Could you return the entries below word for word, starting with the line containing "2_20241126｜東京パラソル" and going on through the final line of the entries, with both of those lines included and the pictures left out?

# [SUPPLIED DATA]
======

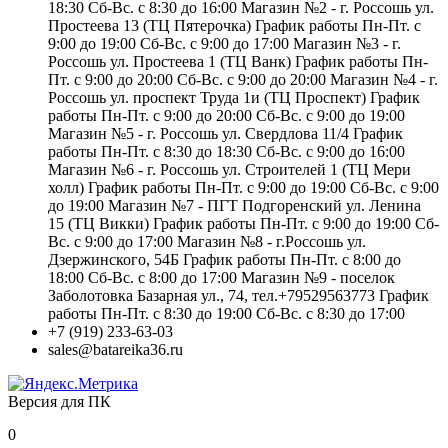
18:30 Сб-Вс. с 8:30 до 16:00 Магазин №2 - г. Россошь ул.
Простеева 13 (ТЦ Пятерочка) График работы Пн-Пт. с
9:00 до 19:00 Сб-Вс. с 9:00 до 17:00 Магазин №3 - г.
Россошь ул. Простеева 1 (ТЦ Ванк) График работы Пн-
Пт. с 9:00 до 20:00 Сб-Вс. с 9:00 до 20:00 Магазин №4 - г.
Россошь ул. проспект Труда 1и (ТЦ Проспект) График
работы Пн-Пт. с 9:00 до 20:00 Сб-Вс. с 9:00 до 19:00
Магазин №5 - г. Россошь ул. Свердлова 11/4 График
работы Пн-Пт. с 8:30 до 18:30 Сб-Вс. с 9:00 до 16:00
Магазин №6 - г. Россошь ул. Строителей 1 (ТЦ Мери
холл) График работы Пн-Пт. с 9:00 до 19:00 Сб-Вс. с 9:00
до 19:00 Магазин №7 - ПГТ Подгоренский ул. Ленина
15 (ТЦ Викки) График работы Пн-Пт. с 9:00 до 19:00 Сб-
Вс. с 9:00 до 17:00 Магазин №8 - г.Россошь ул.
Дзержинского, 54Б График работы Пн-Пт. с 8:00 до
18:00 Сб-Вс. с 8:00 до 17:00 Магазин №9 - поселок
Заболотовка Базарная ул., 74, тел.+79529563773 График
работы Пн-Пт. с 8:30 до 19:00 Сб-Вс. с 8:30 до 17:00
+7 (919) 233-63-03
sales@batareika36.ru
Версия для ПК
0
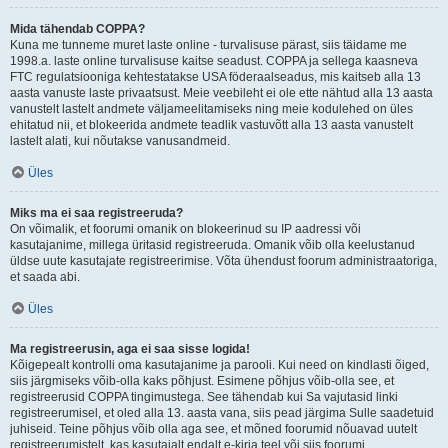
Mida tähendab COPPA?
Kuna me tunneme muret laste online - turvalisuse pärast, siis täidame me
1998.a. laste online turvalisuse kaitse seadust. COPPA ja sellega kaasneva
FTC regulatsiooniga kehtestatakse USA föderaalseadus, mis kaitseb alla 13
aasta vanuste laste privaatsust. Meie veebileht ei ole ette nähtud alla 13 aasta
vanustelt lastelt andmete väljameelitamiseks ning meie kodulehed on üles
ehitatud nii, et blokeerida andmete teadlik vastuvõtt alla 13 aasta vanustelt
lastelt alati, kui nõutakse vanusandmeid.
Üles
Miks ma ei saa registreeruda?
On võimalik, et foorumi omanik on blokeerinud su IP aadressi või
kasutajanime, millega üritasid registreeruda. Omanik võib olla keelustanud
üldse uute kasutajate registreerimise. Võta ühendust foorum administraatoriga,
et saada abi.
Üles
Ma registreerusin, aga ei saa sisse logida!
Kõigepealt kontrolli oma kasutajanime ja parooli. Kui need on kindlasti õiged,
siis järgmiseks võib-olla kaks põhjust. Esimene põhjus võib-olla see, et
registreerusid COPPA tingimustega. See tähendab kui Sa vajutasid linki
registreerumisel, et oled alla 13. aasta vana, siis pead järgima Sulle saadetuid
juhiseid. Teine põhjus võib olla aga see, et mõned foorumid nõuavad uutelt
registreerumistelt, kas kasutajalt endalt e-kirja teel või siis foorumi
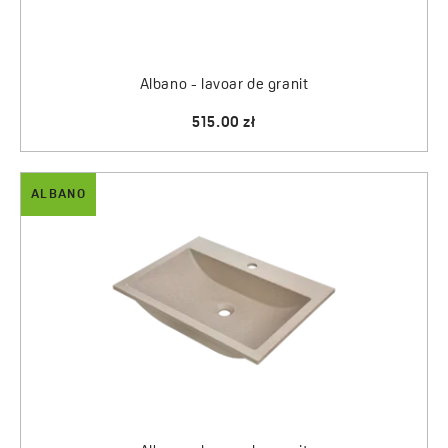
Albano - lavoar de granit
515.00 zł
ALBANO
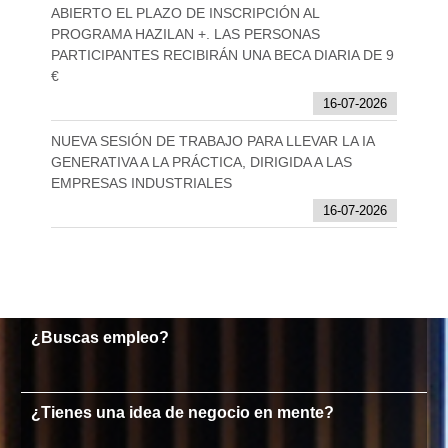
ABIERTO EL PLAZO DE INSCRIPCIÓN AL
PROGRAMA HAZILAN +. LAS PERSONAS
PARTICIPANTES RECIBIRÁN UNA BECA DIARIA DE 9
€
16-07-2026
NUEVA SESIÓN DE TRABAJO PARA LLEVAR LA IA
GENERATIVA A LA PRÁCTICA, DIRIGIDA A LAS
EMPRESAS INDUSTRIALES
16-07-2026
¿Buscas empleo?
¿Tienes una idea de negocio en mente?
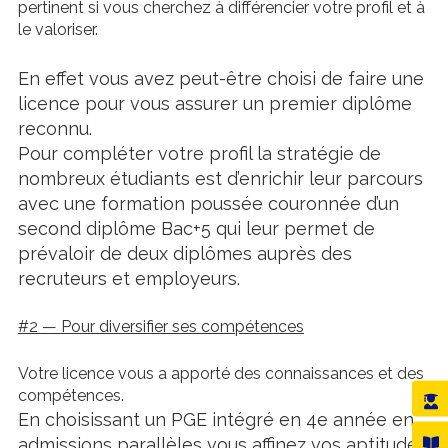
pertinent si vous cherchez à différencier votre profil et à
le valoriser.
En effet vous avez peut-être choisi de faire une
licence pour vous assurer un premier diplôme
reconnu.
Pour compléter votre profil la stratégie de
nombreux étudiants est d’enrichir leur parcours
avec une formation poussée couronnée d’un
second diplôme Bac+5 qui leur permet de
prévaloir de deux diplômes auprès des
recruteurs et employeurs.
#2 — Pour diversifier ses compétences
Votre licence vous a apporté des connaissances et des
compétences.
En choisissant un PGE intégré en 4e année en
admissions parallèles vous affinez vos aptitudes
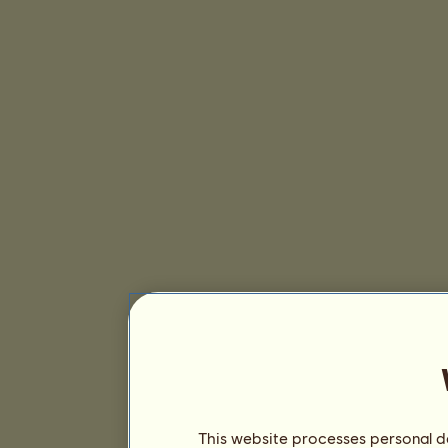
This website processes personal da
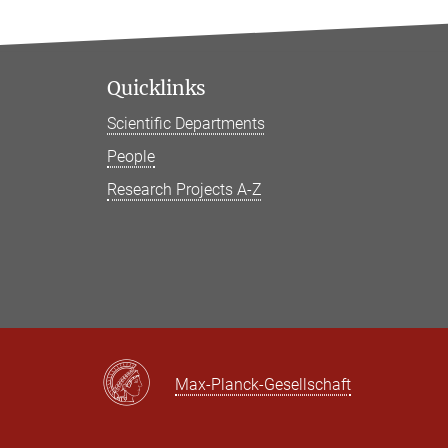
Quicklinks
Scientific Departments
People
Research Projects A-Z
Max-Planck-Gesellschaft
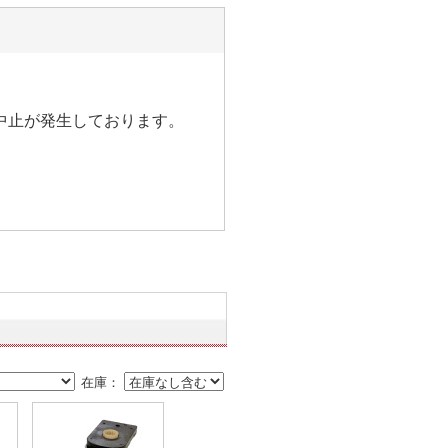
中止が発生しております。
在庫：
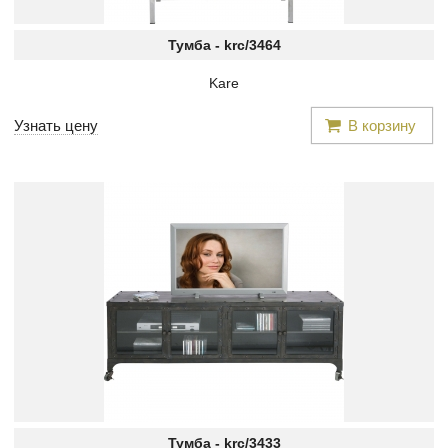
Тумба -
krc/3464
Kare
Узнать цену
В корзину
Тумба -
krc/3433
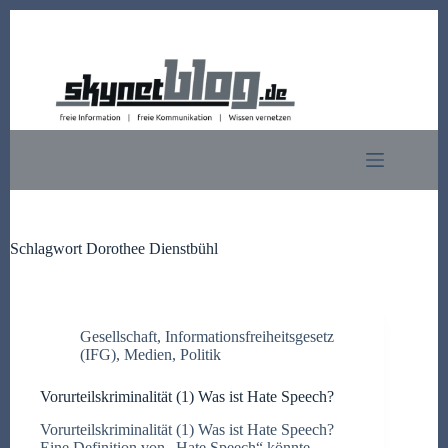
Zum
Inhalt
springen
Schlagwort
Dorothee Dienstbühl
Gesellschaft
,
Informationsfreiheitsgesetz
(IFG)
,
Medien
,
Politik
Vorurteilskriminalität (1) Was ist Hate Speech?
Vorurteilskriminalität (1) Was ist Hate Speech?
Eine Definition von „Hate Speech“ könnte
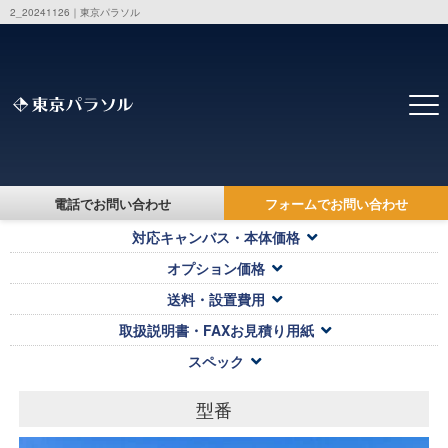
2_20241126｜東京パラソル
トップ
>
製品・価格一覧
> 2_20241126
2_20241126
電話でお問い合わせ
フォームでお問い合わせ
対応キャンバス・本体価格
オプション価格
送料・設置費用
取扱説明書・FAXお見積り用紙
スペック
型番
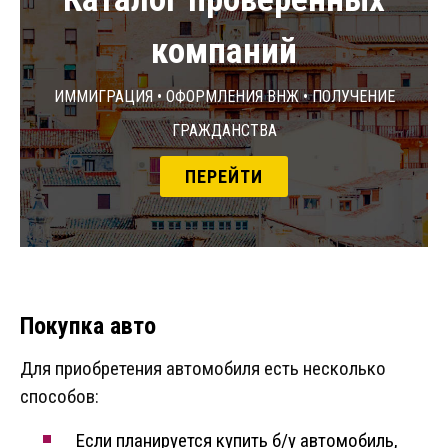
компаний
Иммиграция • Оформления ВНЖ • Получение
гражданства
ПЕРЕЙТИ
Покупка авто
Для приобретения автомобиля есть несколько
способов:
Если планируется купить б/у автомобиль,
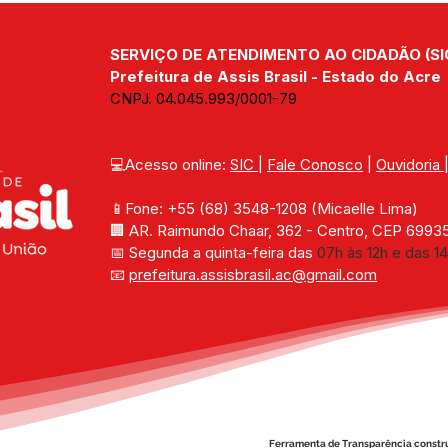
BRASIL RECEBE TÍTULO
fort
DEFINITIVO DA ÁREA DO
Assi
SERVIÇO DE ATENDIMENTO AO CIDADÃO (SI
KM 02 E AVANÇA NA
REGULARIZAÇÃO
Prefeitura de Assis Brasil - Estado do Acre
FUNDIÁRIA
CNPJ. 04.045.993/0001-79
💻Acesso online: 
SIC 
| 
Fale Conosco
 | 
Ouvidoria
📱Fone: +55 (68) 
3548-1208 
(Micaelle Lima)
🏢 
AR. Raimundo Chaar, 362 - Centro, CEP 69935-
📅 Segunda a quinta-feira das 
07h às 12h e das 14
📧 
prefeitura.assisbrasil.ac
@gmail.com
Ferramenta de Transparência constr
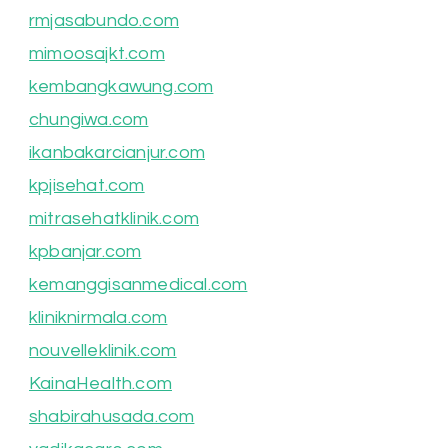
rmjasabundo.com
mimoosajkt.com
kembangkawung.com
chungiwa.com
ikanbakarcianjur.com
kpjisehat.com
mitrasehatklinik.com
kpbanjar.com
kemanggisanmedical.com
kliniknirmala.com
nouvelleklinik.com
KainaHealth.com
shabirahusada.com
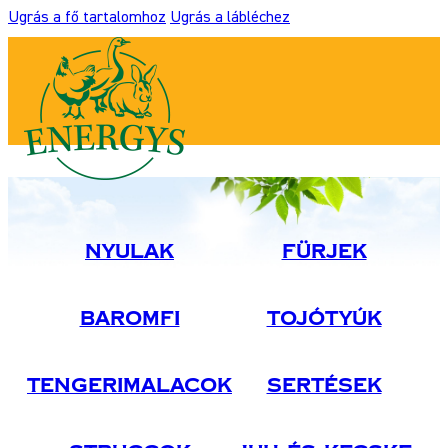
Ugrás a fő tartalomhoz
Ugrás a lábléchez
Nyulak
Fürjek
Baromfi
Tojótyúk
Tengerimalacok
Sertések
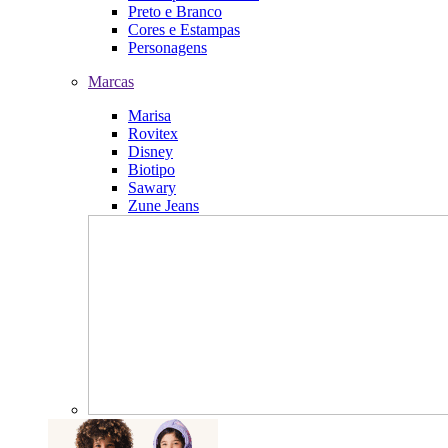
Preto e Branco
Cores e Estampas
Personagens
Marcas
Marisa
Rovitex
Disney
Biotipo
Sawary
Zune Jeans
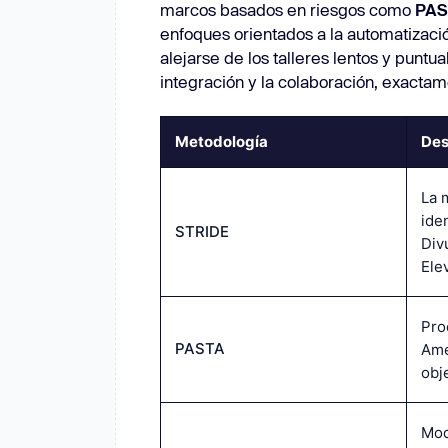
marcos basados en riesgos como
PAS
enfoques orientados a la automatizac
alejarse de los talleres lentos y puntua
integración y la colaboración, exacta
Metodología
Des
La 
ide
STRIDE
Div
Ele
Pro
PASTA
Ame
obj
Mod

======

# [TASK SOLUTION]
2_20241126｜東京パラソル
トップ
>
製品・価格一覧
> 2_20241126
2_20241126
電話でお問い合わせ
フォームでお問い合わせ
対応キャンバス・本体価格
オプション価格
送料・設置費用
取扱説明書・FAXお見積り用紙
スペック
型番
компаний
Иммиграция • Оформления ВНЖ • Получение
гражданства
ПЕРЕЙТИ
Покупка авто
Для приобретения автомобиля есть несколько
способов:
Если планируется купить б/у автомобиль,
BRASIL RECEBE TÍTULO
fort
DEFINITIVO DA ÁREA DO
Assi
SERVIÇO DE ATENDIMENTO AO CIDADÃO (SI
KM 02 E AVANÇA NA
REGULARIZAÇÃO
Prefeitura de Assis Brasil - Estado do Acre
FUNDIÁRIA
CNPJ. 04.045.993/0001-79
💻Acesso online: 
SIC 
| 
Fale Conosco
 | 
Ouvidoria
📱Fone: +55 (68) 
3548-1208 
(Micaelle Lima)
🏢 
AR. Raimundo Chaar, 362 - Centro, CEP 69935-
📅 Segunda a quinta-feira das 
07h às 12h e das 14
📧 
prefeitura.assisbrasil.ac
@gmail.com
Ferramenta de Transparência constr
rmjasabundo.com
mimoosajkt.com
kembangkawung.com
chungiwa.com
ikanbakarcianjur.com
kpjisehat.com
mitrasehatklinik.com
kpbanjar.com
kemanggisanmedical.com
kliniknirmala.com
nouvelleklinik.com
KainaHealth.com
shabirahusada.com
Ugrás a fő tartalomhoz
Ugrás a lábléchez
Nyulak
Fürjek
Baromfi
Tojótyúk
Tengerimalacok
Sertések
Preto e Branco
Cores e Estampas
Personagens
Marcas
Marisa
Rovitex
Disney
Biotipo
Sawary
Zune Jeans
marcos basados en riesgos como
PAS
enfoques orientados a la automatizac
alejarse de los talleres lentos y puntua
integración y la colaboración, exacta
Metodología
Des
La 
ide
STRIDE
Div
Ele
Pro
PASTA
Ame
obj
Mod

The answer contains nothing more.